The Western world, or simply the West, refers to various nations, depending on the context, most often including at least part of Europe. There are many accepted definitions based on commonalities. The Western world is also known as the Occident (from Latin: occidens "sunset, West", as contrasted with Orient).
The concept of the Western part of the Earth has its roots in Greco-Roman world in Europe, Judaism and the advent of Christianity in Ancient Israel. In the modern era, Western culture has been heavily influenced by the traditions of the Renaissance, Protestant Reformation, Age of Enlightenment – and shaped by the expansive imperialism and colonialism of the 15th to 20th centuries.
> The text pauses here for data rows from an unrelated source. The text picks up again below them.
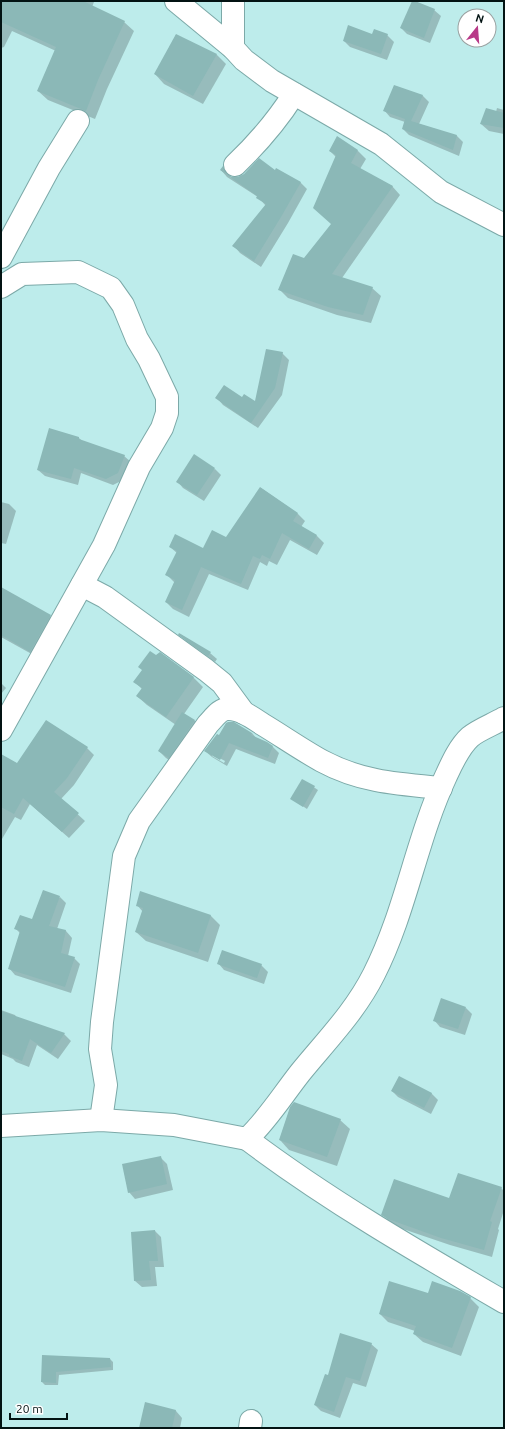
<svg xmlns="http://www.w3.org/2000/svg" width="505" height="1429" font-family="Ubuntu,sans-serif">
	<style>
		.shadow { fill: #0003; fill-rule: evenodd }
		.building { fill: #8bb8b7 }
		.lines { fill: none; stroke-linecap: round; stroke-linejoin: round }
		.minor-casing { stroke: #7ca9a8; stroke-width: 24 }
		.minor { stroke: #fff; stroke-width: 22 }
	</style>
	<rect width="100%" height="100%" fill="#bdeceb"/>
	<!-- shadow -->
	<g class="shadow">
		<path d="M1 1H93L94 2 92 7 124 22 134 31 107 89 95 119 48 100 38 91 56 51 12 31 4 47 1 48Z"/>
		<path d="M434 10 441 16 430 43 407 34 401 28Z"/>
		<path d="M176 35 217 55 226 64 203 104 164 84 155 74Z"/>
		<path d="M373 35H387L394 42 387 60 350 47 344 41Z"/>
		<path d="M395 86 423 96 429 102 419 124 457 136 463 142 459 156 409 135 403 129 405 122 390 117 384 110Z"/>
		<path d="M497 108 504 110V134L489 131 481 124 496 112Z"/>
		<path d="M337 138 358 151 366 159 360 169 392 186 400 195 342 278 372 288 381 296 371 323 337 315 288 298 279 289 332 225 336 157 330 151Z"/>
		<path d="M223 168 229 174 231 178H238L275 172 300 182 307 189 288 223 261 267 240 253 234 246 266 206 258 197 227 177 221 170Z"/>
		<path d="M282 353 289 360 282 395 258 428 223 405 217 398H242L256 403Z"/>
		<path d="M79 438 83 442 124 456 131 462 125 479 113 485 81 473 78 485 45 476 38 470Z"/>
		<path d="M215 469 221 475 204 501 183 488 177 481Z"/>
		<path d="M261 488 298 514 305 521 301 527 317 536 324 543 317 555 290 540 277 565 269 561 267 566 260 562 248 590 209 574 189 617 173 609 166 602 175 583 167 575 177 553 170 547 204 549 226 538Z"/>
		<path d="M1 502 9 504 16 511 6 544 1 543Z"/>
		<path d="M1 602 50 616 57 622 37 657 1 637Z"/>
		<path d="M180 634 210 653 217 659 215 662 186 641Z"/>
		<path d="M156 656 193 677 203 687 184 714 195 721 201 727 175 764 166 758 159 751 176 725 147 705 137 696 142 689 135 682Z"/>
		<path d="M1 683 6 688 1 694Z"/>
		<path d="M252 733 257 739 273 747 279 753 275 764 236 749 227 766 212 757 205 751 220 737ZM212 754 225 761 224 763 212 756Z"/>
		<path d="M87 748 94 755 74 785 61 799 85 821 69 838 30 804 21 820 15 817 2 839 1 838V755L18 764Z"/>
		<path d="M303 780 318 790 307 809 292 799Z"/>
		<path d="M60 897 66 903 57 929 66 931 72 938 68 956 74 958 80 964 71 993 15 975 9 968 21 934 15 928 32 921Z"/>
		<path d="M137 905 211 916 220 925 208 962 146 941 136 932 143 912Z"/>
		<path d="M218 963 261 965 268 972 264 984 224 970Z"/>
		<path d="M466 1008 472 1014 465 1035 440 1027 434 1020Z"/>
		<path d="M1 1010 15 1015 17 1018 64 1034 71 1041 58 1059 37 1045 29 1067 16 1062 13 1059 1 1054Z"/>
		<path d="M392 1091 431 1093 438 1100 431 1114 398 1097Z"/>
		<path d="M340 1120 350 1129 337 1166 289 1150 280 1140Z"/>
		<path d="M160 1157 167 1164 173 1190 135 1199 129 1192Z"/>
		<path d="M501 1188 504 1191V1210L498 1229 499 1230 492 1257 450 1245 397 1227 390 1222 382 1214Z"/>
		<path d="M155 1231 161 1237 164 1267H155L157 1286 142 1287 135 1281Z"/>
		<path d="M428 1294 470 1298 479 1307 461 1356 423 1342 414 1334 415 1331 388 1322 380 1314Z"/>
		<path d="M371 1344 378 1350 366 1387 353 1383 340 1418 321 1411 315 1405 328 1376Z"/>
		<path d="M43 1356 110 1359 113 1362V1370L59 1375 58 1385H45L42 1382Z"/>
		<path d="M146 1404 176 1411 182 1418 180 1428H140Z"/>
	</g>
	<!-- building -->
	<g class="building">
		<path d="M1 1H83L125 21 98 80 86 111 37 91 56 47 1 22Z"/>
		<path d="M412 1H415L435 9 424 38 400 28Z"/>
		<path d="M348 25 372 34 374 29 388 34 381 54 343 41Z"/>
		<path d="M176 34 217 54 193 96 154 74Z"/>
		<path d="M394 85 423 95 411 121 457 135 453 150 402 129 405 119 383 111Z"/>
		<path d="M486 108 504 113V128L480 124Z"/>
		<path d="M337 136 358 150 351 163 393 186 332 274 373 287 363 315 328 307 278 290 293 254 304 258 331 224 313 208 336 155 329 151Z"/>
		<path d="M259 158 275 170 276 168 301 182 281 217 254 261 232 246 266 204 256 198 257 196 220 170 223 166 226 174 232 177H238L244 174Z"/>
		<path d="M266 349 283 352 275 388 251 423 215 398 224 385 242 397 244 394 255 401Z"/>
		<path d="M49 428 79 437V439L125 455 118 473 106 479 74 468 71 479 37 470Z"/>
		<path d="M194 454 215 468 197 495 176 482Z"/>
		<path d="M260 487 298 513 293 521 317 535 309 549 282 533 270 559 262 555 260 559 253 556 241 584 201 567 182 610 165 602 175 580 165 575 177 551 169 547 175 534 203 548 212 530 226 537Z"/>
		<path d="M1 587 51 615 30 652 1 635Z"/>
		<path d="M179 633 211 652 208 656 178 635Z"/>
		<path d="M150 651 156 655 160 652 194 677 166 717 136 696 142 688 133 682 142 670 138 667Z"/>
		<path d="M182 712 195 720 169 758 158 751Z"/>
		<path d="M46 720 88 747 67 778 54 792 79 813 62 832 23 798 14 814 1 807V754L17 763Z"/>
		<path d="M228 722H234L252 733 251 735 267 742 273 746 268 758 229 743 220 760 204 751 217 734 219 735 226 723Z"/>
		<path d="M302 779 315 786 303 807 290 799Z"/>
		<path d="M43 890 60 896 49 926 66 930 61 953 75 957 65 987 8 969 20 931 14 929 20 915 32 919Z"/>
		<path d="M140 891 211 915 198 953 135 932 143 908 136 906Z"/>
		<path d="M222 950 262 964 257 978 217 964Z"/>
		<path d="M441 998 466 1007 458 1029 433 1021Z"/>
		<path d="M1 1011 65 1033 51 1053 30 1039 22 1061 9 1056V1054L1 1051Z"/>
		<path d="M399 1076 432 1093 424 1108 391 1091Z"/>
		<path d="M294 1102 341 1119 327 1157 279 1140 290 1107Z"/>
		<path d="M161 1156 167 1184 128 1193 122 1164Z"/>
		<path d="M458 1173 502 1187 490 1221 492 1222 484 1250 441 1238 388 1219 381 1215 394 1179 449 1198Z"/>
		<path d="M155 1230 158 1261H149L151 1280 134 1281 131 1232Z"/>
		<path d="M389 1281 428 1293 432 1281 460 1291 471 1297 452 1348 413 1334 416 1326 379 1314Z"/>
		<path d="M340 1333 372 1343 360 1381 346 1377 334 1412 314 1405 325 1374 328 1375Z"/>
		<path d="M42 1355 110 1358 111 1367 56 1372V1383L41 1382Z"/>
		<path d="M145 1402 176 1410 172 1428H139Z"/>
	</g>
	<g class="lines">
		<defs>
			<g id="minor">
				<path d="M176 1 233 48 244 60 272 81 381 144 441 192 504 225"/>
				<path d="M233 48V1"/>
				<path d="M235 165C258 143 277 121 294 94"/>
				<path d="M1 257 49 168 78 121"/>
				<path d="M1 287 22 274 78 272 111 288 123 305 137 339 149 359 167 397V413L162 428 139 467 104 545 1 730"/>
				<path d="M82 585 105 597 206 670 222 683 244 713"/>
				<path d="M101 1120 106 1085 100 1049 102 1022 124 856 139 821 208 724C214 718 220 708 229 709 241 709 253 718 262 724 282 736 302 750 322 761 361 782 398 784 441 788"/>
				<path d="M1 1126 101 1120 174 1125 247 1139C268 1119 282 1096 300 1073 326 1041 355 1012 374 974 406 911 416 840 446 776 452 763 459 747 470 737 478 730 494 724 504 718"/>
				<path d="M247 1139C328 1200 416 1251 504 1302"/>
				<path d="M250 1428 251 1421"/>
			</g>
		</defs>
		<!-- minor casing -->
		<use href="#minor" class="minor-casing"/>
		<!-- minor -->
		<use href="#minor" class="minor"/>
	</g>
	<!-- border -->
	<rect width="505" height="1429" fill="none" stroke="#031313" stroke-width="4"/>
	<!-- north arrow -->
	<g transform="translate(477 28) rotate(17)"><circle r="19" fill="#ffffff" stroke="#9aa1a1"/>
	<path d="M0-3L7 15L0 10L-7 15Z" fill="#b83a88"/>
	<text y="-6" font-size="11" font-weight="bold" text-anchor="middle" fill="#031313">N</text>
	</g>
	<!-- scale -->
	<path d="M10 1413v6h57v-6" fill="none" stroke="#031313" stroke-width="2"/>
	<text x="16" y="1413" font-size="12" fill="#031313" stroke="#ffffff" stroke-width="3" paint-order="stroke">20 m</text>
</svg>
Before the Cold War era, the traditional Western viewpoint identified Western Civilization with the Western Christian (Catholic-Protestant) countries and culture. Its political usage was temporarily changed by the antagonism during the Cold War in the mid-to-late 20th Century (1947–1991).
The term originally had a literal geographic meaning. It contrasted Europe with the cultures and civilizations of the Middle East and North Africa, Sub-Saharan Africa, South Asia, Southeast Asia, and the remote Far East which early-modern Europeans saw as the East. In the contemporary cultural meaning, the phrase Western world includes Europe, as well as many countries of European colonial origin with substantial European ancestral populations in the Americas and Oceania.